Día con día los maestros libran una batalla interna, ya sea emocional, mental, física, espiritual, económica, laboral, familiar o de cualquier otro aspecto; pero ¿cómo lidiar con el hecho de tener que mostrar la “mejor versión o la mejor cara” frente a un grupo de personas todos los días?
La educación emocional en las escuelas de Guatemala representa un componente esencial para el desarrollo integral de los estudiantes. No obstante, el Sistema Educativo Nacional ha relegado el bienestar emocional a un segundo plano, lo que ha contribuido al incremento de problemas como la ansiedad, la depresión y la apatía entre los alumnos.
Un estudio realizado por el Centro de Investigaciones Educativas de la Universidad del Valle de Guatemala (CIE-UVG) revela que, “el perfil socioemocional de los docentes y padres de familia, influye directamente en el proceso de enseñanza-aprendizaje”. El estudio destaca la importancia de enseñar el manejo de emociones, especialmente el control del enojo, y fomentar espacios de comunicación efectiva entre los actores educativos. Asimismo, se subraya la necesidad de capacitar a los docentes como mediadores activos del aprendizaje, en el marco de un currículo centrado en el estudiante.
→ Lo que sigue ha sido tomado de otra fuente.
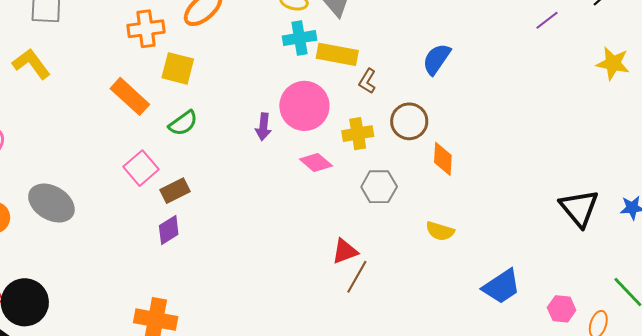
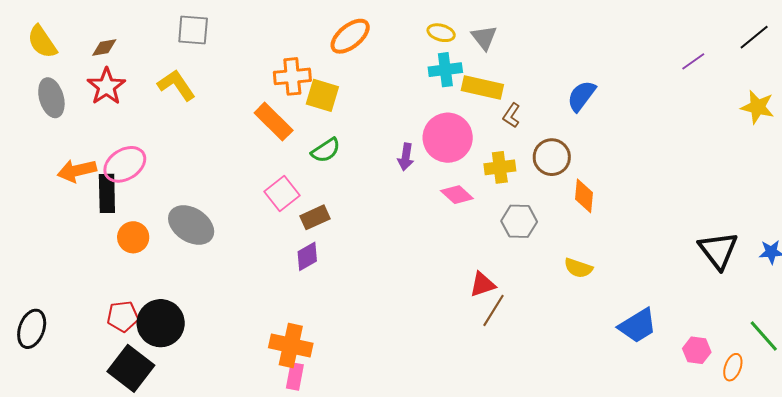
orange cross: (146, 29) -> (292, 76), moved

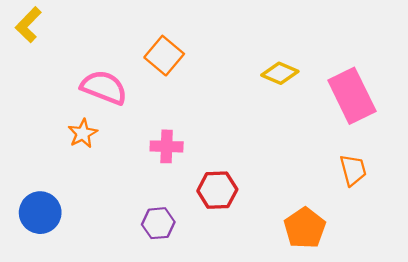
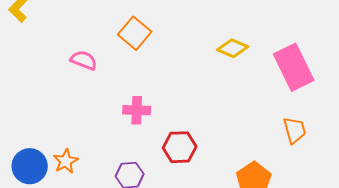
pink semicircle: (104, 87) -> (84, 60), size x0.7
orange star: (83, 133) -> (66, 161), moved

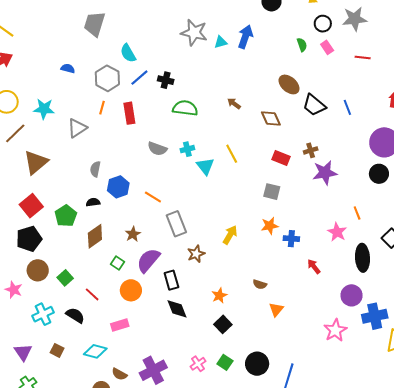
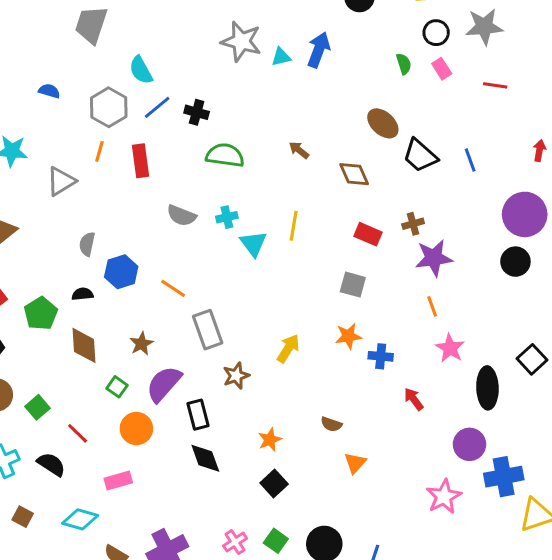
yellow line: (232, 154) -> (294, 226), turned 36
orange line: (357, 213) -> (432, 306), moved
brown diamond: (95, 236) -> (84, 345), turned -60

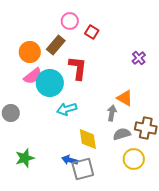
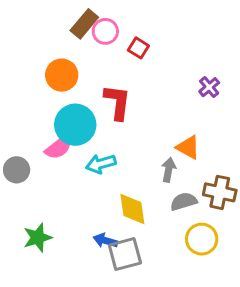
brown rectangle: (56, 45) -> (84, 24), moved
orange circle: (30, 52) -> (62, 75), moved
pink semicircle: (33, 76) -> (59, 147), moved

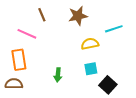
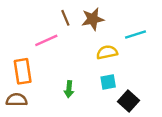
brown line: (42, 15) -> (65, 18), moved
pink line: (27, 34) -> (46, 40), moved, turned -48

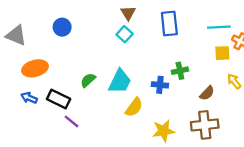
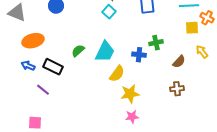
purple line: (72, 121) -> (43, 90), moved
brown cross: (205, 125) -> (177, 89), size x0.6
yellow star: (163, 131) -> (130, 94), moved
La situación se ha visto agravada por la falta de estrategias sistemáticas de docentes que obstaculizan el aprendizaje socioemocional en el aula. El Currículo Nacional Base (CNB) reconoce explícitamente la relevancia de las competencias socioemocionales y recomienda la implementación de actividades que fortalezcan habilidades como la empatía, el autocontrol, la resiliencia, el liderazgo y la conciencia social. Estas capacidades permiten a los estudiantes enfrentar situaciones adversas, adaptarse a cambios inesperados y mejorar su bienestar general.
Esto implica que el docente debe ser un agente de bienestar en el aula, gestionando de la mejor manera posible sus sentimientos, pues las decisiones que tome determinarán el rumbo del clima en el aula. Cuando el compromiso, la felicidad y el amor inunden la mente y el corazón de los educadores, sobreponiéndose a los desafíos que enfrentan a diario en su ámbito personal; cuando los educadores procuren su salud mental y pidan ayuda profesional cuando sea necesario; cuando “den hasta lo que no tienen” por su noble labor y tomen conciencia de la plenitud de formar a sus estudiantes, tendremos una educación más humana. Las escuelas, centros educativos y universidades se convertirán en espacios seguros donde se formarán personas integralmente saludables, listas para compartir con alegría lo que han aprendido y brindar aquello que tanto le falta a nuestra sociedad: empatía.